Is that possible? Would it worth the effort? Would anybody be bothered to do it?

Any constructive thoughts?
 
#25
Good points all. If my idea is worth pursuing - I have many that aren't, and this could easily be another of those - there'd have to be some desire for it somewhere amongst the microlighting community. <Rambling and nonproductive sentences deleted.>

Perhaps the reality is that the sort of people who fly slow'n'local low-price microlights get their pleasure from just that and see no point in taking up challenges for the sake of a badge or a few column inches in MF... or even for the sake of completing a standardised challenge. In other words, perhaps the people who fly aircraft which are unsuited to the BMAA Wings Award wouldn't be interested in a slow'n'local challenge for its own sake.
It's up to the low and slow posse to decide it's not for them, it's not for them to be excluded.

I'm going to be a bit purist about this, which has got me into trouble with forum members before.

Skills are important, and to not provide the same opportunity for all pilots to demonstrate them is clearly wrong.

Skills are not purchasing power dependent and must divorced from the same.
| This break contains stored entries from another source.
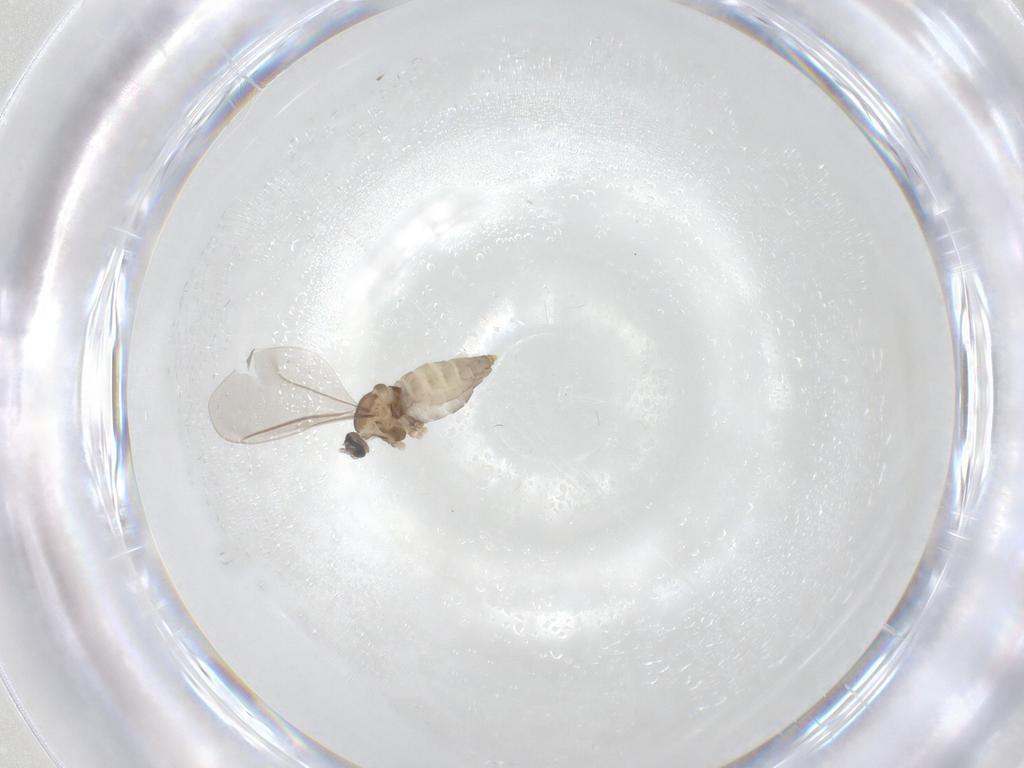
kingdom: Animalia
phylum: Arthropoda
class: Insecta
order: Diptera
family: Cecidomyiidae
If that divorce makes showing skills less attractive for those with faster aircraft, is it really showing skills that's the object of the exercise?

That last line of thinking leads me to suggest a possible set of criteria for what I'm looking for:
- speed, fuel capacity, and engine power to provide no advantage to any aircraft in meeting award criteria
- the pilot can accrue challenges in any order and in their own time
- a simple means of verifying achieved challenges if claimed
- achieving the challenge is its own main reward
- telling people about it is optional
- all challenges are within the capacity of an reasonably experienced pilot but not dangerous if attempted out by a less experienced one
- all challenges are legal and do not require special permissions.
Agree 100%.

Is that possible? Would it worth the effort? Would anybody be bothered to do it?

Any constructive thoughts?
Possible? Yes.

Worth the effort? Best way is try it and find out.

Would anyone be bothered to do it? Make it possible and find out.
 

SafetyThird

Cross Country Pilot
#26
Really interesting discussion here, particularly for me as a newly qualified pilot. I have some experience flying spam cans in the states but microlights are new to me and, after 15 years not flying, I'm very much working to develop my skills on a very different machine here in the UK. Everything seems new and I've been pondering my own skills progression for the year ahead and how best to work on that. I'll investigate the wings program as well as the others. Thanks.